¿Conoces o conoces a alguien que se haya recuperado de un dolor crónico debilitante?

Me diagnosticaron fibromialgia hace unos ocho años y durante la primera parte de mi batalla contra la enfermedad crónica, pensé que nunca podría vivir una vida fructífera. Mis frecuentes migrañas y fatiga debilitante me ahogaban en un mar de dolor, tristeza y negatividad. Antes de mi diagnóstico, era una mujer apasionada, creativa y positiva. Mi fibromialgia me transformó en alguien a quien apenas conocía. No tenía la energía para salir de la cama. Ni siquiera creí que pudiera superar el día. estaba miserable, irritable y desordenado.

Pero luego sucedió algo asombroso. Un día, decidí vivir mi vida de la mejor manera posible. Me levanté de la cama. Ese fatídico día, le dije a mi enfermedad crónica que podría sobrevivir el día. Le mostré que todavía era el capitán de mi vida y puedo llevarlo a donde quiera, incluso con enfermedades crónicas que me agobian. Así que mira dónde estoy ahora. Soy una esposa, una madre, una mujer de negocios. Tengo un BA en inglés de la Universidad de Illinois y un Doctorado en Jurisprudencia del Chicago Kent College of Law.

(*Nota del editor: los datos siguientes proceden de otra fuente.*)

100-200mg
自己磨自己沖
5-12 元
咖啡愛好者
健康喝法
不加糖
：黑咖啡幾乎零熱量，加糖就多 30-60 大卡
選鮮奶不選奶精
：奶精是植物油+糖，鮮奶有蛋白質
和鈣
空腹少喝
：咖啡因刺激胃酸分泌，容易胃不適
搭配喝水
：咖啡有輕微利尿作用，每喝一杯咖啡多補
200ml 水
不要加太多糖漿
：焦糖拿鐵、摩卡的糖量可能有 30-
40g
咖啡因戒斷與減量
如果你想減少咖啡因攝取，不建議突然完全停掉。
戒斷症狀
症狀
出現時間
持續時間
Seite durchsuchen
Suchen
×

Prospero a pesar de mi condición y de mi pasión por ayudar e inspirar a otros guerreros con enfermedades crónicas que se sienten perdidos y oprimidos que piensan que sus vidas han terminado. si estás entre los que se esfuerzan por buscar una luz al final del túnel, te digo que sí. El túnel termina y la luz va a ser tan brillante que te hará ver la vida desde una perspectiva mucho más clara. Sin embargo, debes estar dispuesto a mirar más allá de la cueva y ver toda la vida gloriosa que te está esperando.

¿Necesitas más inspiración? Aquí hay otros guerreros de enfermedades crónicas que conozco para obtener más inspiración: Bebé crónico, un nuevo tipo de educación normal, fibromialgia. y contando mis cucharas

Actualmente estoy en remisión del Síndrome de dolor regional crónico.

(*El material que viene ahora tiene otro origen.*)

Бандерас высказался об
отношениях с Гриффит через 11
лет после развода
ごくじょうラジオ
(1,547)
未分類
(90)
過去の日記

Fue raro cuando sucedió por primera vez. Mi pierna dejó de doler. Podría usar shorts. Podría correr nuevamente. Pero lo mejor era que mi hermanito podía abrazarme sin preocuparse de que me estuviera lastimando.

Tenía dos o tres años en ese momento, y yo tenía dieciséis. Sus abrazos ni siquiera llegaron a mi cintura. Cuando se emocionaba, corría a abrazarme. A veces lo recordaría, pero otras veces no lo haría. Cuando se detuvo, se deprimió y se puso triste. Le ofrecía mi buena pierna o trataba de inclinarme y recogerlo. Cuando lo olvidó, yo regresaría y él sabía que había cometido un error. Comenzaría a disculparse por lo mejor que un niño pequeño puede. Retendría mis lágrimas y le aseguraría que estaba bien.

Uno de los mejores días de mi vida fue cuando mi pierna no me dolió y mi hermano pudo abordarme.